То, что авторы не потрудились перепроверить свои выводы на реальных жизненных ситуациях, тем более досадно, что существует обширнейший материал о самой чудовищной тюрьме, какую можно увидеть только в самом страшном сне, – я имею в виду гитлеровский концлагерь.

Что касается проблемы спонтанности садизма эсэсовских надзирателей, то она еще не была систематически исследована. При моих ограниченных возможностях в получении данных о проявлении спонтанного садизма у надзирателей (т. е. такого поведения, которое выходит за рамки инструкций и мотивировано садистским наслаждением), судя по опросам бывших заключенных, разброс оценок очень велик – от 10 до 90 %; причем более низкие цифры даны по показаниям бывших политзаключенных[38]Мне их сообщили лично X. Брандт и профессор Г. Симонсон, которые провели много лет в концлагерях как политзаключенные (43, 1967).. И чтобы внести ясность в эту шкалу оценок, надо было бы провести систематическое исследование садизма надзирателей в концлагерях. Для такого исследования можно использовать разнообразный материал, например:

1. Систематическое интервьюирование бывших узников концлагерей и ранжирование их высказываний по возрасту заключенных, причинам и длительности ареста и другим характерным показателям, а также интервьюирование бывших надзирателей[39]Я знаю, что у д-ра Штайнера уже есть готовый материал..

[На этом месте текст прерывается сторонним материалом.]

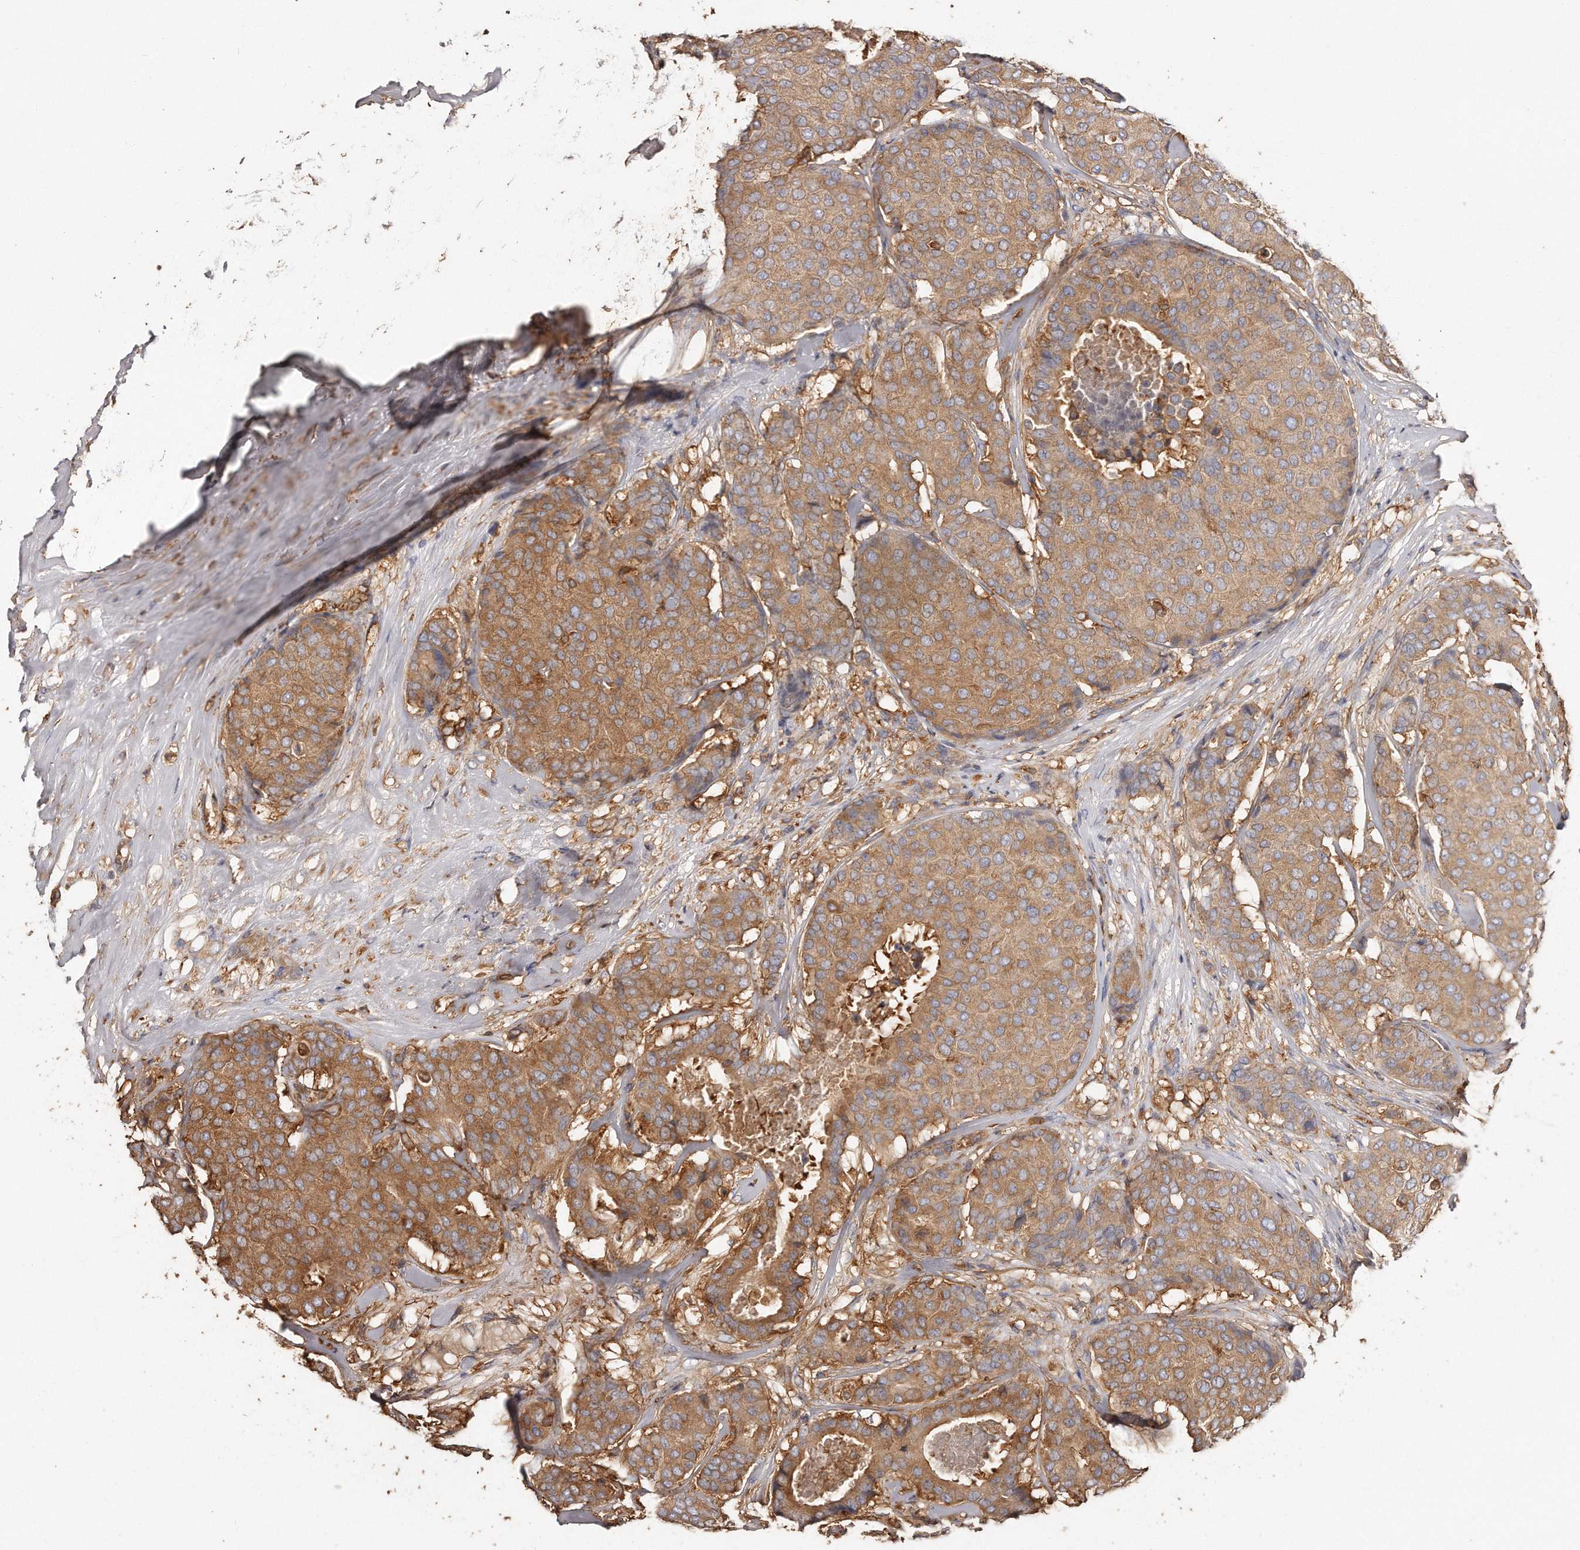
{"staining": {"intensity": "moderate", "quantity": ">75%", "location": "cytoplasmic/membranous"}, "tissue": "breast cancer", "cell_type": "Tumor cells", "image_type": "cancer", "snomed": [{"axis": "morphology", "description": "Duct carcinoma"}, {"axis": "topography", "description": "Breast"}], "caption": "The histopathology image reveals immunohistochemical staining of breast infiltrating ductal carcinoma. There is moderate cytoplasmic/membranous positivity is appreciated in about >75% of tumor cells.", "gene": "CAP1", "patient": {"sex": "female", "age": 75}}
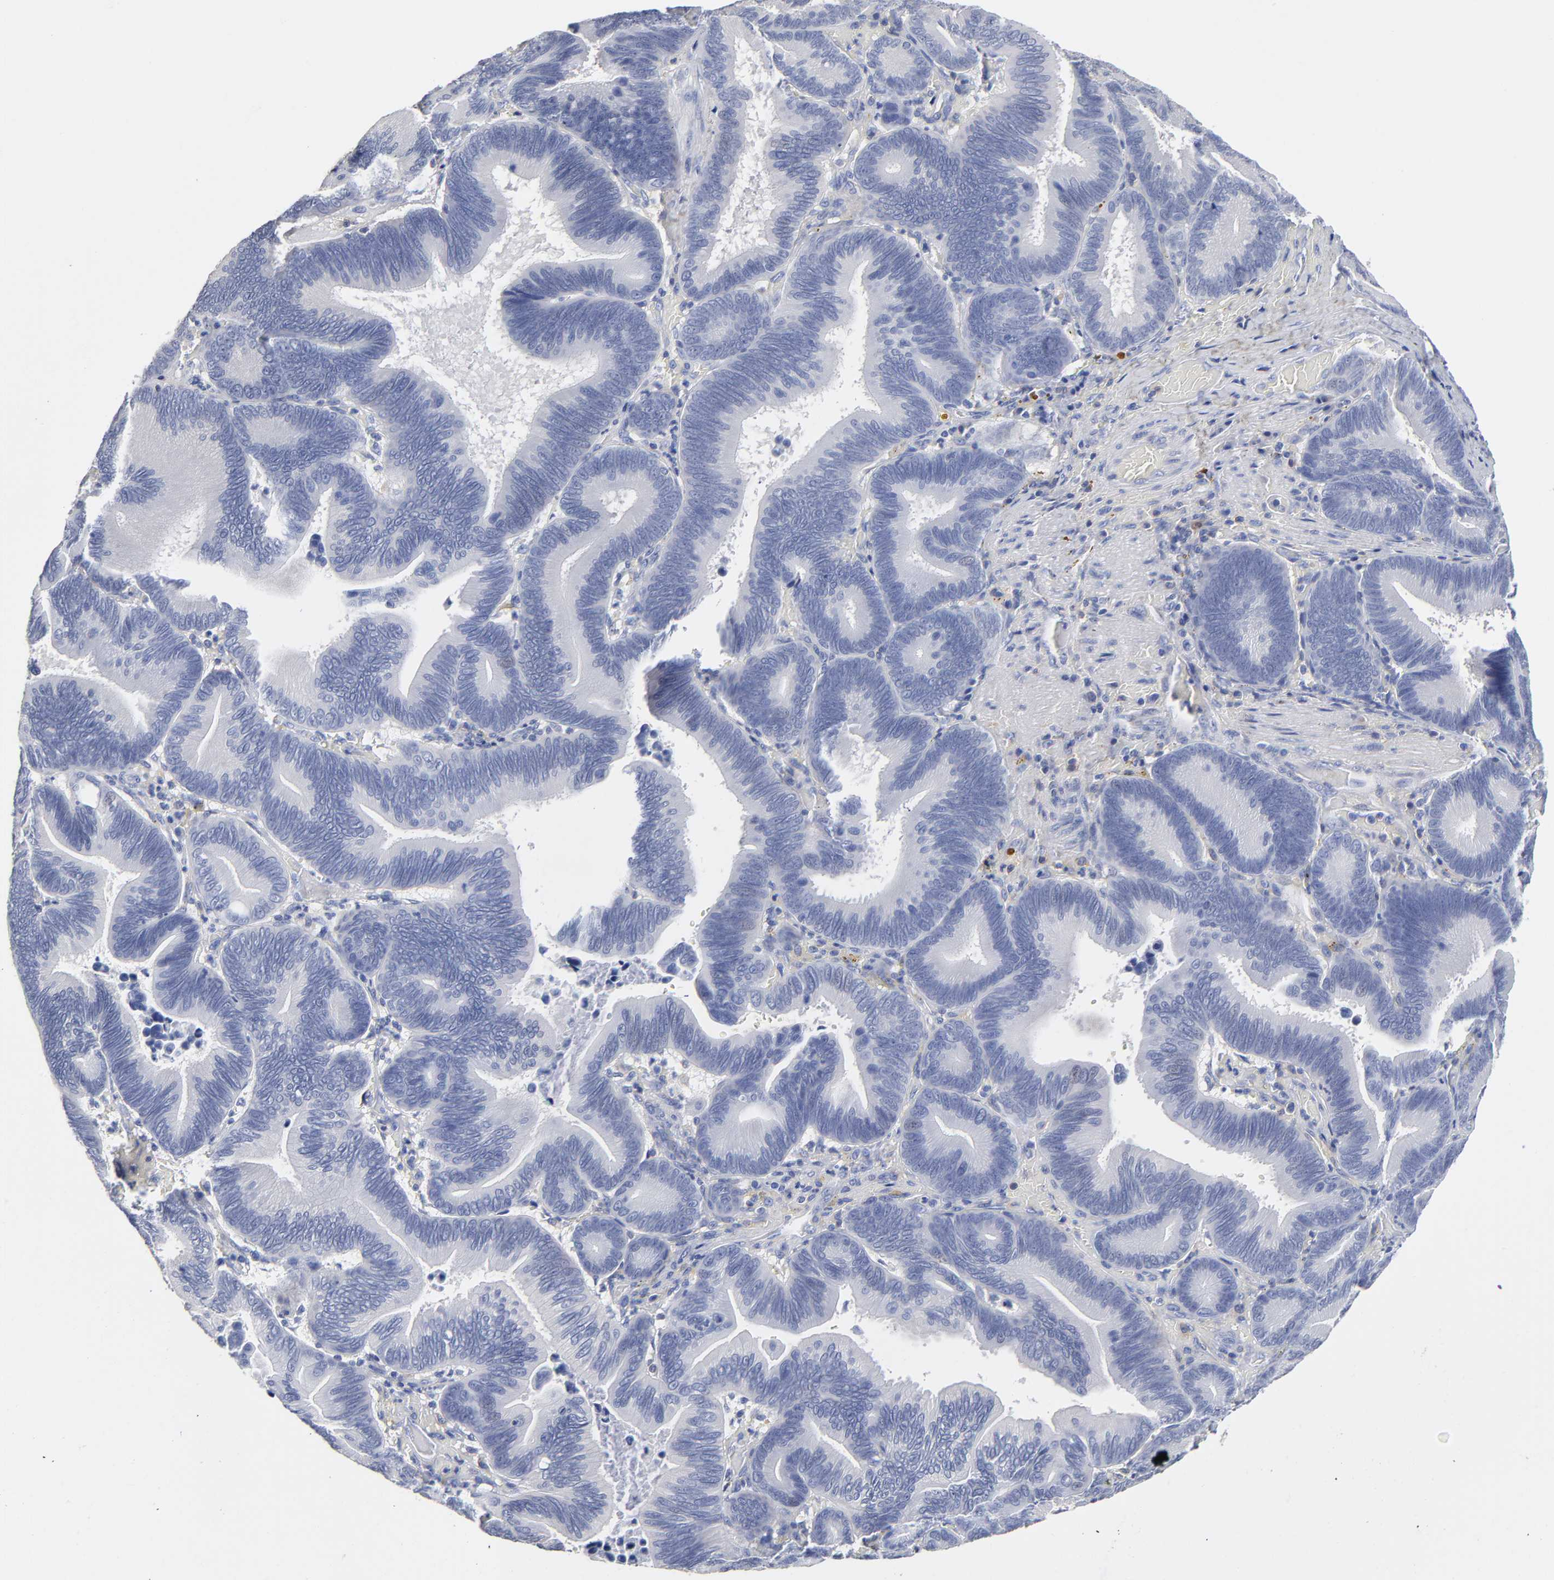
{"staining": {"intensity": "negative", "quantity": "none", "location": "none"}, "tissue": "pancreatic cancer", "cell_type": "Tumor cells", "image_type": "cancer", "snomed": [{"axis": "morphology", "description": "Adenocarcinoma, NOS"}, {"axis": "topography", "description": "Pancreas"}], "caption": "A photomicrograph of pancreatic adenocarcinoma stained for a protein exhibits no brown staining in tumor cells. (Immunohistochemistry (ihc), brightfield microscopy, high magnification).", "gene": "TRAT1", "patient": {"sex": "male", "age": 82}}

2. «Косвенные» показатели; например, введение с 1939 г. системы «подготовки» заключенных во время длительных железнодорожных перевозок по пути в концлагерь (система приручения и дрессировки, когда их морили голодом, били, подвергали чудовищным унижениям). Надзиратели из СС выполняли эти и другие садистские приказы, не испытывая ни малейшего сострадания. Но позже, когда заключенных перевозили по железной дороге из одного лагеря в другой, их уже никто не трогал, ибо они попадали в разряд «старых узников» (34, 1964, с. 176). Если кто-то из надзирателей хотел удовлетворить свои садистские наклонности, он мог это делать сколько душе угодно, не страшась ни в коей мере наказания[40]Надзиратель должен был писать письменное объяснение только в том случае, если заключенный умирал от побоев.. И то, что это случалось не очень часто, говорит лишь о невысоком в норме проценте людей с садистскими наклонностями. Что касается поведения заключенных, то данные из концлагерей опровергают главный тезис Хейни, Бэнкса и Цимбардо о том, что индивидуальные различия в воспитании, представления о нравственных нормах и ценностях утрачивают всякое значение перед лицом обстоятельств и под влиянием окружения. Наоборот, сравнение положения аполитичных заключенных из среднего класса (особенно евреев) и заключенных с твердыми политическими или религиозными убеждениями показало, что ценностные представления и убежденность решающим образом определяли различные реакции заключенных на совершенно идентичные условия жизни в лагере.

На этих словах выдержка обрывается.